Coming Soon

First Look: Bastille Kitchen

By Scott Kearnan  |  June 6, 2014
Credit: Joel Benjamin

Though a precise date isn't yet confirmed, doors are getting ready to open at Bastille Kitchen. It won't be long before you're pulling up one of many (many!) seats at this beautiful behemoth, and we snuck in early to take a look at where - and what - you'll be eating. 

  • Credit: Joel Benjamin

    Everything is big about Bastille Kitchen, starting with the buzz. It's a highly anticipated opening, in part because it comes from a major name in Boston hospitality: nightlife, hotel and hospitality impresario Seth Greenberg. And this is his first restaurant since opening the now-iconic Mistral in 1997.

  • Credit: Joel Benjamin

    The busy kitchen will be under the command of chef Adam Kube, formerly executive sous at The Ritz-Carlton Boston Common - and one of our most recent 30 Under 30 honorees. We revealed his full menu back in April (check it out here), and the plates - like this frisée aux lardons (duck lardons and duck confit with poached egg and a sherry vinaigrette) - look as good as they sound.
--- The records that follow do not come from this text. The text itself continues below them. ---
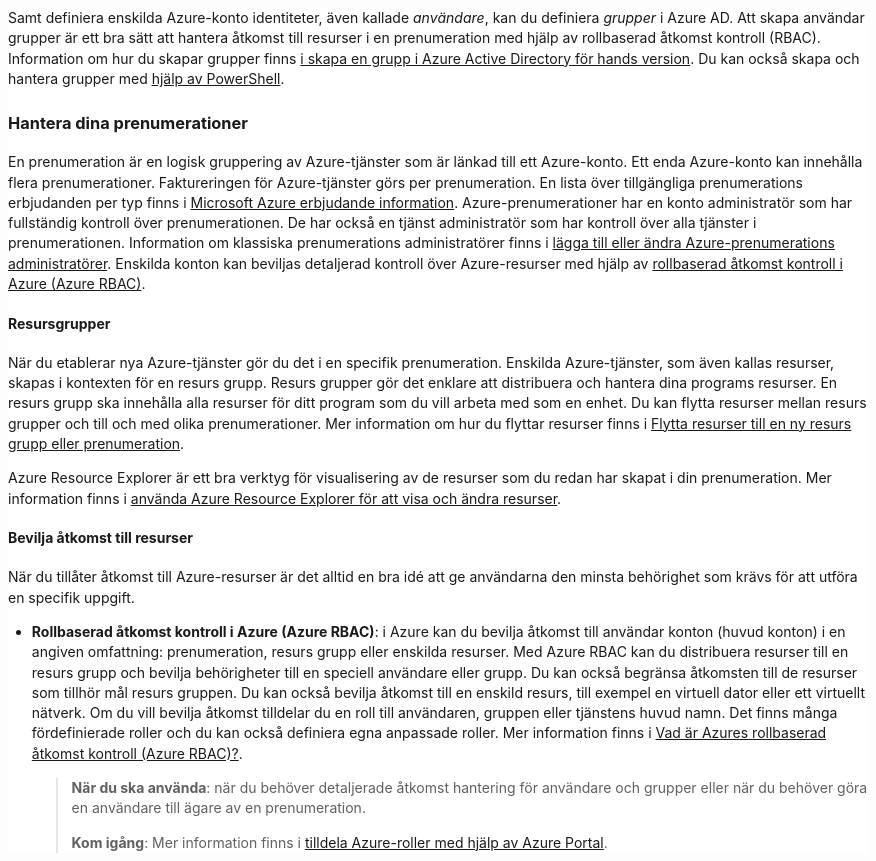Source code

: Samt definiera enskilda Azure-konto identiteter, även kallade *användare*, kan du definiera *grupper* i Azure AD. Att skapa användar grupper är ett bra sätt att hantera åtkomst till resurser i en prenumeration med hjälp av rollbaserad åtkomst kontroll (RBAC). Information om hur du skapar grupper finns [i skapa en grupp i Azure Active Directory för hands version](../../active-directory/fundamentals/active-directory-groups-create-azure-portal.md). Du kan också skapa och hantera grupper med [hjälp av PowerShell](../../active-directory/enterprise-users/groups-settings-v2-cmdlets.md).

### <a name="manage-your-subscriptions"></a>Hantera dina prenumerationer

En prenumeration är en logisk gruppering av Azure-tjänster som är länkad till ett Azure-konto. Ett enda Azure-konto kan innehålla flera prenumerationer. Faktureringen för Azure-tjänster görs per prenumeration. En lista över tillgängliga prenumerations erbjudanden per typ finns i [Microsoft Azure erbjudande information](https://azure.microsoft.com/support/legal/offer-details/). Azure-prenumerationer har en konto administratör som har fullständig kontroll över prenumerationen. De har också en tjänst administratör som har kontroll över alla tjänster i prenumerationen. Information om klassiska prenumerations administratörer finns i [lägga till eller ändra Azure-prenumerations administratörer](../../cost-management-billing/manage/add-change-subscription-administrator.md). Enskilda konton kan beviljas detaljerad kontroll över Azure-resurser med hjälp av [rollbaserad åtkomst kontroll i Azure (Azure RBAC)](../../role-based-access-control/overview.md).

#### <a name="resource-groups"></a>Resursgrupper

När du etablerar nya Azure-tjänster gör du det i en specifik prenumeration. Enskilda Azure-tjänster, som även kallas resurser, skapas i kontexten för en resurs grupp. Resurs grupper gör det enklare att distribuera och hantera dina programs resurser. En resurs grupp ska innehålla alla resurser för ditt program som du vill arbeta med som en enhet. Du kan flytta resurser mellan resurs grupper och till och med olika prenumerationer. Mer information om hur du flyttar resurser finns i [Flytta resurser till en ny resurs grupp eller prenumeration](../../azure-resource-manager/management/move-resource-group-and-subscription.md).

Azure Resource Explorer är ett bra verktyg för visualisering av de resurser som du redan har skapat i din prenumeration. Mer information finns i [använda Azure Resource Explorer för att visa och ändra resurser](/rest/api/).

#### <a name="grant-access-to-resources"></a>Bevilja åtkomst till resurser

När du tillåter åtkomst till Azure-resurser är det alltid en bra idé att ge användarna den minsta behörighet som krävs för att utföra en specifik uppgift.

* **Rollbaserad åtkomst kontroll i Azure (Azure RBAC)**: i Azure kan du bevilja åtkomst till användar konton (huvud konton) i en angiven omfattning: prenumeration, resurs grupp eller enskilda resurser. Med Azure RBAC kan du distribuera resurser till en resurs grupp och bevilja behörigheter till en speciell användare eller grupp. Du kan också begränsa åtkomsten till de resurser som tillhör mål resurs gruppen. Du kan också bevilja åtkomst till en enskild resurs, till exempel en virtuell dator eller ett virtuellt nätverk. Om du vill bevilja åtkomst tilldelar du en roll till användaren, gruppen eller tjänstens huvud namn. Det finns många fördefinierade roller och du kan också definiera egna anpassade roller. Mer information finns i [Vad är Azures rollbaserad åtkomst kontroll (Azure RBAC)?](../../role-based-access-control/overview.md).

  > **När du ska använda**: när du behöver detaljerade åtkomst hantering för användare och grupper eller när du behöver göra en användare till ägare av en prenumeration.
  >
  > **Kom igång**: Mer information finns i [tilldela Azure-roller med hjälp av Azure Portal](../../role-based-access-control/role-assignments-portal.md).
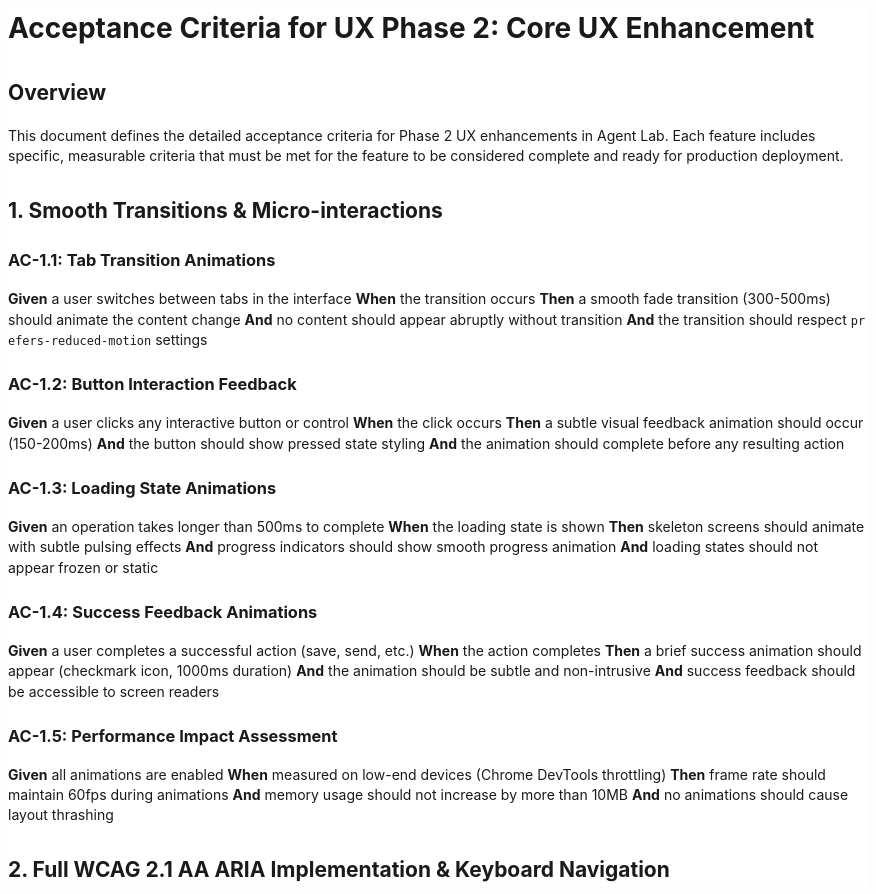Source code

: # Acceptance Criteria for UX Phase 2: Core UX Enhancement

## Overview
This document defines the detailed acceptance criteria for Phase 2 UX enhancements in Agent Lab. Each feature includes specific, measurable criteria that must be met for the feature to be considered complete and ready for production deployment.

## 1. Smooth Transitions & Micro-interactions

### AC-1.1: Tab Transition Animations
**Given** a user switches between tabs in the interface
**When** the transition occurs
**Then** a smooth fade transition (300-500ms) should animate the content change
**And** no content should appear abruptly without transition
**And** the transition should respect `prefers-reduced-motion` settings

### AC-1.2: Button Interaction Feedback
**Given** a user clicks any interactive button or control
**When** the click occurs
**Then** a subtle visual feedback animation should occur (150-200ms)
**And** the button should show pressed state styling
**And** the animation should complete before any resulting action

### AC-1.3: Loading State Animations
**Given** an operation takes longer than 500ms to complete
**When** the loading state is shown
**Then** skeleton screens should animate with subtle pulsing effects
**And** progress indicators should show smooth progress animation
**And** loading states should not appear frozen or static

### AC-1.4: Success Feedback Animations
**Given** a user completes a successful action (save, send, etc.)
**When** the action completes
**Then** a brief success animation should appear (checkmark icon, 1000ms duration)
**And** the animation should be subtle and non-intrusive
**And** success feedback should be accessible to screen readers

### AC-1.5: Performance Impact Assessment
**Given** all animations are enabled
**When** measured on low-end devices (Chrome DevTools throttling)
**Then** frame rate should maintain 60fps during animations
**And** memory usage should not increase by more than 10MB
**And** no animations should cause layout thrashing

## 2. Full WCAG 2.1 AA ARIA Implementation & Keyboard Navigation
  • The $4 million project sprawls over two floors and 11,000 square feet in a Fort Point textile factory, and seats about 240 people. 

  • Brookline-based Somerton Park Interiors designed the restaurant, which looks, well, spectacular. We're particularly taken with the lighting fixtures, which include distressed iron sconces against brick walls, and ornate bronzed pieces you might find in a European brasserie. 

  • A gorgeous entree of sautéed ocean perch meunière amandine with haricot vert and apricot quinoa. Chef Kube cites Thomas Keller and Alain Ducasse among the names that influenced his direction for the menu; find out more about his inspirations in our Q&A with Kube here.

  • Credit: Joel Benjamin

    The interior is designed to reflect "Old World France," and makes use of many reclaimed materials like natural wide-plank white oak. Expect herringbone fabrics, shelves lined with curios from antique markets and hard oak tables sourced from Europe paired with Thonet-style chairs and barstools.

  • This 11-foot-long high-top communal dining table makes for an attractive design centerpiece. 

  • Simple pleasures gone sophisticated: we're all about Bastille's take on onion soup, served with Gruyère crouton and a sunny-side-up egg.

  • Lounge and French-style bench seating is set by a 36-foot-long bar. 

  • The main entryway features a handmade graphic cement floor that gives way to a split-level staircase. Downstairs is Chalet, a subterranean cocktail lounge.